To name an album “Swoon” is to announce a not unimpressive ambition. A psychosomatic one, of sorts — a desire to arrange beats and tones in such patterns as to cause physical symptoms in the listener: to make the blood rush to places where it shouldn’t rush, to force the body into retreat. To make ’em weak at the knees and light in the head.

To fulfill this ambition, a taste for the theatrical would seem to be in order: unexpected lyrical twists, aural ruses, dramatic derring-do. But Silversun Pickups’ second release exhibits none of those qualities. Rather than inspiring great feeling, it proves generally anesthetic.

This is surprising, as the Pickups’ first album showed a precocious ability to take the familiar for a while — and then jolt away from the mimicry in precisely the right way, at just the right time. Out of the broad strokes of ’90s guitar rock, they made songs that were not, in fact, ’90s guitar rock. Most happily so.

“Swoon” evidences none of this craft.

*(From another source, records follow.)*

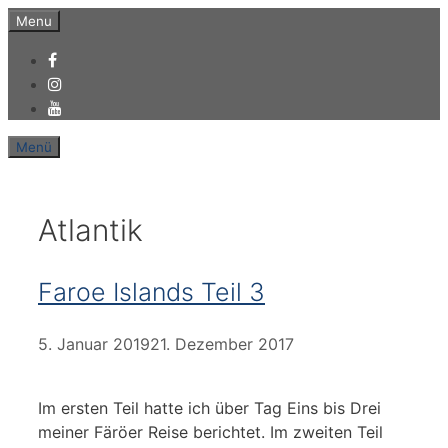
Zum
Menu
Inhalt
springen
Menü
Atlantik
Faroe Islands Teil 3
5. Januar 2019
21. Dezember 2017
Im ersten Teil hatte ich über Tag Eins bis Drei
meiner Färöer Reise berichtet. Im zweiten Teil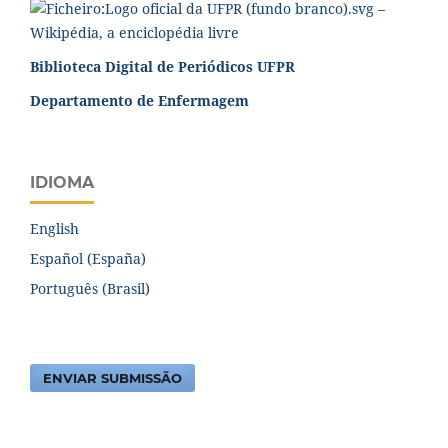
Biblioteca Digital de Periódicos UFPR
Departamento de Enfermagem
IDIOMA
English
Español (España)
Português (Brasil)
ENVIAR SUBMISSÃO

We quickly learn that what initially registers as intensity is just sheer volume — volume in both the spatial and sonic senses. The band has simply assembled great quantities of sonic stuff (raspy vocals; loose, jangling guitar; percussion heavy on the high hat) and mixed it all together without any sense of scale or proportion. Only Brian Aubert’s silly couplets distinguish one track from another.

Occasionally, you can pick out a satisfying lick or some well-turned line, but otherwise, this music alters neither mind nor body.